どんなに全力疾走しても、こんな息苦しさに襲われたことなんてないのに。
耳は熱いし、頭は回らないし、きっとひどい顔をしている。
風丸は目を丸くして、何度も瞬きを繰り返しながら自分を見ていた。
長い前髪の下の左目が、時折悪戯にちらつくのが、嫌に印象的だった。
一瞬だったのか、それともしばらくそうして見詰め合っていたのか、不意に風丸が組んでいた腕を解いた。

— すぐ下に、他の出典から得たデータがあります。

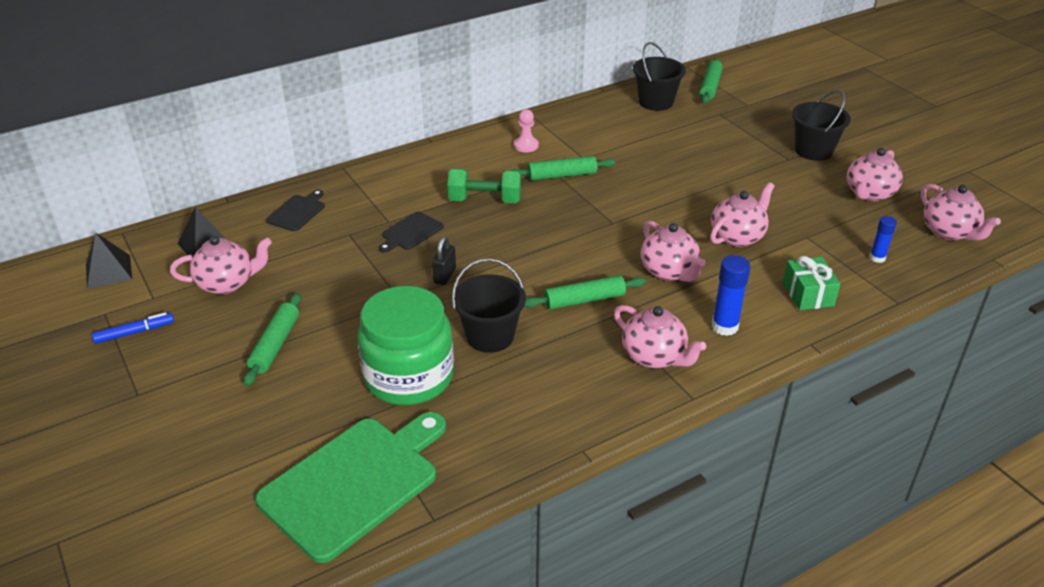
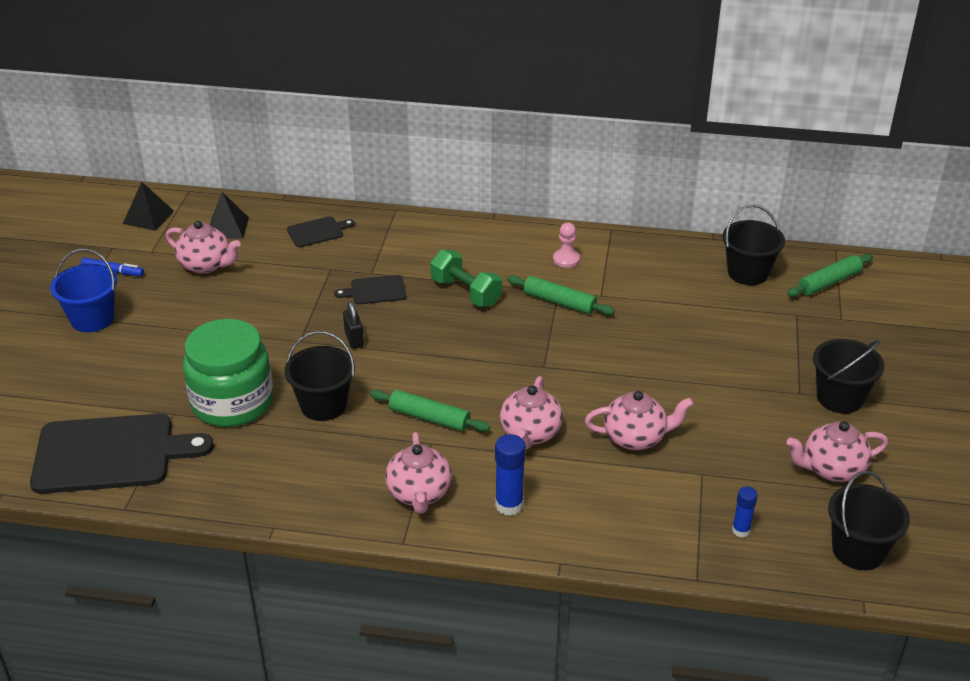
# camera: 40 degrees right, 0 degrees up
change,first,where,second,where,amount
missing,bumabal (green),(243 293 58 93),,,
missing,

空に溶けていたはずの髪が、自分の頬に当たる感覚で、ああ、抱き寄せられたのか、と気づく。
胸が痛い。心臓が止まってしまう。
「鬼道」
「あ、あ……」
「こういうの、嫌じゃない?」
耳元で聞こえる声に、こくこくと頷くのが精一杯だ。
自分よりも少し背が高い。
陸上とサッカーでしぼられた体は、見た目よりもずっとしっかりしているのだと、腕の中で初めて知った。
どこか懐かしい、太陽の匂い。
嫌なものか。
こんなに居心地がいい。
「ありがとう、鬼道」
こんな優しい声は聞いた事がない。
ふと、触れたところから、自分以外の鼓動の音を聞いた。
仔兎の鼓動。
なんだ、と思う。
ああ、なんだ。風丸も、同じだったのか。
「……風丸」
「……うん」
「よくわからないんだが、その」
「うん」
「これから色々と、宜しく」
一瞬の沈黙の後、肩越し、明るい笑い声が空に溶けた。
何か妙なことを言っただろうかと思ったけれど、そこに滲んだ嬉しいという気持ちに気づいて鬼道は唇を結ぶ。
聞こえる鼓動の音は、どちらがどちらなのか、もうわからなくなっていた。